A Geometry problem 2 Given a parallelogram ABCD. A line, parallel to BC crosses AB and CD in points E and F respectively, a line parallel to AB crosses Bc and DA in points G and H respectively. Prove that EH, GF, and BD are either parallel or intersect in a single point.  I've tried to find relationships between EH and GF.How to solve this one?
 A: $\def\vec#1{\overrightarrow{#1}}$Consider $(A;\vec{AB},\vec{AD})$ as an Affine coordinate system. We have $B(1,0)$, $D(0,1)$, $E(e,0)$, $F(e,1)$, $H(0,h)$ and $G(1,h)$.
The lines $EH$, $EG$ and $BD$ have there equations as follows
$$\eqalignno{
BD:&\qquad x+y=1 &(1)\cr
EH:&\qquad h x+e y=eh &(2)\cr
FG:&\qquad (h-1) x+(e-1) y=eh -1&(3)
}$$
Noting that $(3)$ is equivalent $h x+e y-eh=x+y-1$, we conclude that if $BD$ and $EH$ intersect at a point then this point belongs to $FG$. On the other hand, if   $BD$ and $EH$ are parallel then $h=e$ and in this case they are parallel to $FG$, and we are done. 

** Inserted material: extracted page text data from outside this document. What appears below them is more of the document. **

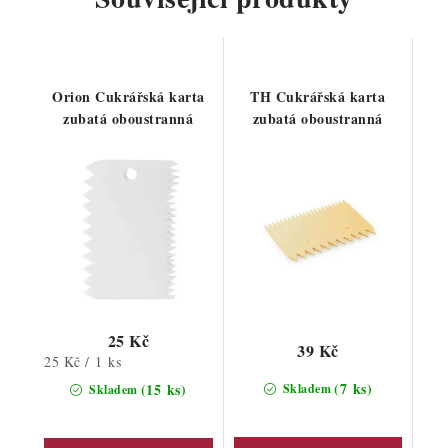
Orion Cukrářská karta
TH Cukrářská karta
zubatá oboustranná
zubatá oboustranná
25 Kč
39 Kč
Měrná
25 Kč / 1 ks
cena:
(7 ks)
(15 ks)
Skladem
Skladem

A: Let $I, J$ be intersections of $(EH, BD)$ and  $(BD, GF)$ respectively. If you apply Menelaus' theorem twice, you have $\frac{DH}{HA}\frac{AE}{EB}\frac{BI}{ID}=1$ and $\frac{DF}{FC}\frac{CG}{GB}\frac{BJ}{JD} = 1$. Because $ABCD$ is a parallelogram and $EF, GH$ are parallel to each sides, $\frac{DH}{HA}=\frac{CG}{GB}$, $\frac{AE}{EB}=\frac{DF}{FC}$. Therefore, we have $\frac{BI}{ID}=\frac{BJ}{JD}$, which means that $I$ and $J$ are actually the same point.